Len Wein's history of superheroics in the DCU continues with art by Andy and Joe Kubert, all-purpose utility infielder Scott Kolins, and the mighty J.H. Williams III--I hope Williams gets to draw the sequence involving the Seven Soldiers of Victory, who Wein memorably revived in the early '70s and Williams even more memorably revived a few years ago (see below). Speaking of Williams, this week also sees a $1 reprint of "Detective Comics" #854, the first episode of his and Greg Rucka's kick-ass "Batwoman" serial.

% ¢ HELLBLAZER #268

It's been a while since Vertigo's done an internal crossover (other than the Fables mini-line), but apparently this issue involves Shade the Changing Man. Written by Peter Milligan (who wrote Vertigo's "Shade" series); drawn by Giuseppe Camuncoli.

¥ HERALDS #3

Kathryn Immonen and Tonci Zonjic's thoroughly nifty weekly miniseries about various superheroines--part character comedy, part high-Marvel Cosmic--continues. Preview.

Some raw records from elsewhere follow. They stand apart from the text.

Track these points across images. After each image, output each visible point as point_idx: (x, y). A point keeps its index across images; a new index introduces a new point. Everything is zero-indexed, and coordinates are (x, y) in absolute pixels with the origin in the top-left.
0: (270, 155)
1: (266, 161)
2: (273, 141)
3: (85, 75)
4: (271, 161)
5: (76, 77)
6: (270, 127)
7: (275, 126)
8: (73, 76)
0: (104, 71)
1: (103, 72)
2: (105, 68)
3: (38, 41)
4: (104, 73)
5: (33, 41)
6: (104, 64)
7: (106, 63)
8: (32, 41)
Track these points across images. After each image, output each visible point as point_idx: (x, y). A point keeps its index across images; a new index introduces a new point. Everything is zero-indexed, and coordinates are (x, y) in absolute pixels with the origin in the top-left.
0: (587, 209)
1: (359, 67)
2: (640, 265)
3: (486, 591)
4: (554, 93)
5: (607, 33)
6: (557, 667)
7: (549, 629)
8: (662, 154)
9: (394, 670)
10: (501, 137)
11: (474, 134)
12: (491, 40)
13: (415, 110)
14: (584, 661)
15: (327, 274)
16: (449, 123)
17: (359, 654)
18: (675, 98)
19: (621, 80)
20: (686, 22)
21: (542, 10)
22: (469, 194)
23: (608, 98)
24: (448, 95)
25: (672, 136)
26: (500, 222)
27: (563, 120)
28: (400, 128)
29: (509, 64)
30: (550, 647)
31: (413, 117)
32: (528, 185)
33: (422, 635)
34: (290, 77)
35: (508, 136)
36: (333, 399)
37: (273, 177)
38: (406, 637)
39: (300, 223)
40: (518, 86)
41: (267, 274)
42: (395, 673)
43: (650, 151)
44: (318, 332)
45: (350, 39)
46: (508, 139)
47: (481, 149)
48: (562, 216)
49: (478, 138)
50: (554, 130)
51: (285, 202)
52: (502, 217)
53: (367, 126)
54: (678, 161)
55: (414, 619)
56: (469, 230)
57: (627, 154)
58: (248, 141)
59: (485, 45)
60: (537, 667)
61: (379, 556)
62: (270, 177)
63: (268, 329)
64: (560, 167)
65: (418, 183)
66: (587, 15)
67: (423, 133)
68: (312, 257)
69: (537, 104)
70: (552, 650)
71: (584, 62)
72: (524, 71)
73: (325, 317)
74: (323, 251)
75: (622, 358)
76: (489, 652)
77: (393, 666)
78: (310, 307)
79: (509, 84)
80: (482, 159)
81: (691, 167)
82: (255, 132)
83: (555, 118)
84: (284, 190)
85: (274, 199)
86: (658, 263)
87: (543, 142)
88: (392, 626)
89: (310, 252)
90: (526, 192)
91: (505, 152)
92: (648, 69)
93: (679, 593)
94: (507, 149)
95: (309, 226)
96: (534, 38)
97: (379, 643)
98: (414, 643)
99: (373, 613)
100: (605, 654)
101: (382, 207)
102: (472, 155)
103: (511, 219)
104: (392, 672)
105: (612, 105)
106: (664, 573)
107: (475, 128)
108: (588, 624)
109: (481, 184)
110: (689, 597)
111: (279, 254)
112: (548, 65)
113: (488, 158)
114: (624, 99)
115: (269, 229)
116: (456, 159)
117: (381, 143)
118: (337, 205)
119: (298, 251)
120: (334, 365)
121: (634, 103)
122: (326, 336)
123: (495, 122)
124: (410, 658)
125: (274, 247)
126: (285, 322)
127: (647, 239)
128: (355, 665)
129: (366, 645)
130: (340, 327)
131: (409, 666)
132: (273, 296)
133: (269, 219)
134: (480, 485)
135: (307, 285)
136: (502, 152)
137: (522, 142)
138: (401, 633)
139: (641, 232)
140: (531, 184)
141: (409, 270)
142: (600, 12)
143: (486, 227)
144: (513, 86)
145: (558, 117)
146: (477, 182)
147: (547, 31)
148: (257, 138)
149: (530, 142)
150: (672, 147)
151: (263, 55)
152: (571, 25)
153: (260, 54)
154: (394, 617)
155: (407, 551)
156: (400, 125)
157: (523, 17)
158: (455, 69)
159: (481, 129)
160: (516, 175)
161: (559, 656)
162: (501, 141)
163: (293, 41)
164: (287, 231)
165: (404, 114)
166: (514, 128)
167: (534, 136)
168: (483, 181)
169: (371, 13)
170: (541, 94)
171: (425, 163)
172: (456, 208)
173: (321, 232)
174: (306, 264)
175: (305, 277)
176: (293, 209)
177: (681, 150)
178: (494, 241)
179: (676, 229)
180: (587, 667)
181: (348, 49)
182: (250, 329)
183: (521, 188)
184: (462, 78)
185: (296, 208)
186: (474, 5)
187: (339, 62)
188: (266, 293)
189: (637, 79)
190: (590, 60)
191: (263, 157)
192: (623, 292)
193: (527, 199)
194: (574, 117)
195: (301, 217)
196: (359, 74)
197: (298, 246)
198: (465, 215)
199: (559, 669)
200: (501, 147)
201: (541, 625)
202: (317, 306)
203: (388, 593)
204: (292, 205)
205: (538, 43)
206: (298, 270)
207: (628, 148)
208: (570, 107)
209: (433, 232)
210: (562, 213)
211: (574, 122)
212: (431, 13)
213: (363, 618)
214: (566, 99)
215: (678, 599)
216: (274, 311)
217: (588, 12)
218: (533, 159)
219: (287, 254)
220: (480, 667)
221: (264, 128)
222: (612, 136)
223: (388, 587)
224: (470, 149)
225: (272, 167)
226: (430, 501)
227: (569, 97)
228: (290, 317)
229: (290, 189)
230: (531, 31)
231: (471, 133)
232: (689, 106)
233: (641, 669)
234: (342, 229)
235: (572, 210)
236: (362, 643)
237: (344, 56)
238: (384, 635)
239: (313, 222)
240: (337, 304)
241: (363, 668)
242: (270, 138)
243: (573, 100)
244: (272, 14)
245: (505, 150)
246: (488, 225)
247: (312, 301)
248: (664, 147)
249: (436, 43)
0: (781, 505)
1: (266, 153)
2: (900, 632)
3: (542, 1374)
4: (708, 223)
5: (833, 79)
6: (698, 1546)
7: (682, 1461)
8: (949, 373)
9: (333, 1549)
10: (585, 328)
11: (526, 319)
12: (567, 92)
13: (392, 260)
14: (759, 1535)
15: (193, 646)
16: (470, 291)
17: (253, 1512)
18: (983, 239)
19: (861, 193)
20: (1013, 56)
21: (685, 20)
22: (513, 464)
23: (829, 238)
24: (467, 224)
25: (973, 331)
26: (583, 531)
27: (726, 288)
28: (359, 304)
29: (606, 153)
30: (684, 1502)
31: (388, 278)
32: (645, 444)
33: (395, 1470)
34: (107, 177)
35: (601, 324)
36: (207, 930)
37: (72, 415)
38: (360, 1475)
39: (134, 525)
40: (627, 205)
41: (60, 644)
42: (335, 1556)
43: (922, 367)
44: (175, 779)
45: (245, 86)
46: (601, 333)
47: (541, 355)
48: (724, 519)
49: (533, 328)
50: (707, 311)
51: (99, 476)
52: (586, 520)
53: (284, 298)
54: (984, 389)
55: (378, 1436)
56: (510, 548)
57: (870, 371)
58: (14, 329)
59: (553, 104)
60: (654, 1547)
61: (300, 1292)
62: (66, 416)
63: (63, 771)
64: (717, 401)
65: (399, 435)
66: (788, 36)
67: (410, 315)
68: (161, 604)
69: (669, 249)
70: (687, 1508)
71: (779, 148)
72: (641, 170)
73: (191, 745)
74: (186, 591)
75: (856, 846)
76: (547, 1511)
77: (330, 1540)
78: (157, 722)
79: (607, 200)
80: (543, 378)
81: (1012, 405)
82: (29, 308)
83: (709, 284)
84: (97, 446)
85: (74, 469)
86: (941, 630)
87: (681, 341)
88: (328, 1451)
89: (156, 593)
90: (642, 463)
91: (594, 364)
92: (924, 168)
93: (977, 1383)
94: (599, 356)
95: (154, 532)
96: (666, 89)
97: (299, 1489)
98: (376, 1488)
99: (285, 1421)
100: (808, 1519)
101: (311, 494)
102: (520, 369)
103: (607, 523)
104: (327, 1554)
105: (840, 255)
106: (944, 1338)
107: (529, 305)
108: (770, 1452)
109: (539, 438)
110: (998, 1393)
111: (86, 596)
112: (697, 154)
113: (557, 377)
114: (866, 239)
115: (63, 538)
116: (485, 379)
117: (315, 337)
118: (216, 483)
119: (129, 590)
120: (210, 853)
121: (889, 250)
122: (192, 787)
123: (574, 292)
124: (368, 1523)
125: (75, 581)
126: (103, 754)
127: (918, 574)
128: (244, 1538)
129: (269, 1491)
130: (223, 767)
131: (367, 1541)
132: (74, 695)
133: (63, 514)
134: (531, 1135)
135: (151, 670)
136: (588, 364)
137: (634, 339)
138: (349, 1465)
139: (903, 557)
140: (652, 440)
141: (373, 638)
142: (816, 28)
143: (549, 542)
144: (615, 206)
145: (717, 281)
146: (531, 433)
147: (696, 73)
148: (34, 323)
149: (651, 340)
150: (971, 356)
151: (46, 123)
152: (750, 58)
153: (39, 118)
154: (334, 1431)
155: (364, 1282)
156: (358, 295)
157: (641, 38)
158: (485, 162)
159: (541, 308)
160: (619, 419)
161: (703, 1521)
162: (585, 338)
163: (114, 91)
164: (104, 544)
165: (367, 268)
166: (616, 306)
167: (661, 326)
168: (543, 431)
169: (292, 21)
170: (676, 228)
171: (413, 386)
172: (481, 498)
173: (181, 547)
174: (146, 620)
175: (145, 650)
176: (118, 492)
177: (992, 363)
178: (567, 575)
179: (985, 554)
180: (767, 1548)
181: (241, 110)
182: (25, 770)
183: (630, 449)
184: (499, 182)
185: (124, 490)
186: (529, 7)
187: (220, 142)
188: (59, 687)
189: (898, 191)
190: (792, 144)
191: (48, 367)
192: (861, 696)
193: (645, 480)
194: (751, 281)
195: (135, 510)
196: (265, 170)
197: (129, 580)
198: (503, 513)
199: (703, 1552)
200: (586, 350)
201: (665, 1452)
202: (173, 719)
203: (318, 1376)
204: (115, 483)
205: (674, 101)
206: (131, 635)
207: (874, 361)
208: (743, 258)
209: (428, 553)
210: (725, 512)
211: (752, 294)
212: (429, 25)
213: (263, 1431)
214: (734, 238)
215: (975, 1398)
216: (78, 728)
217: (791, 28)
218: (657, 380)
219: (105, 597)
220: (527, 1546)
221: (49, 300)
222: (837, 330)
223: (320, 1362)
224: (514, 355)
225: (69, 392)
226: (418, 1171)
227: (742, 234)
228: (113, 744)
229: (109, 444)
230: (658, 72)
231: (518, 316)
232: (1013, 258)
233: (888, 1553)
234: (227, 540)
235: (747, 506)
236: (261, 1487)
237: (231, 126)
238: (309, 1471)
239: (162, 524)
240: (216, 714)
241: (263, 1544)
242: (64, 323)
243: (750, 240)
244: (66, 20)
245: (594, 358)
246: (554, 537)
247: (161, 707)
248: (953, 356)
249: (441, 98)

% ¢ THE JOKER'S ASYLUM: MAD HATTER

The great Bill Sienkiewicz apparently drew this entire issue--the first time he's done the interior artwork for a full comic since, I believe, 30 Days of Night: Beyond Barrow in 2007, and I think it'd been a long time for that. Also out this week: another "Joker's Asylum" one-shot, "Harley Quinn," drawn by Joe Quinones, whose work is worth keeping an eye on too (he drew that Green Lantern serial in "Wednesday Comics").

% NEW AVENGERS #1

I don't understand why Brian Michael Bendis and Stuart Immonen don't simply call this series "New New Avengers," along the lines of "New New Minglewood Blues." Preview.

^ ¥ TEMPERANCE

Russ Manning Award winner Cathy Malkasian's new graphic novel is a sprawling, splendidly grotesque-looking fable about the kinds of lies that preserve patriarchy and perpetuate war, set in and around a city called Blessedbowl whose inhabitants believe that they're afloat on a sea of fire and at war with evil forces from outside, neither of which are true. It's worth a look for sure. Preview.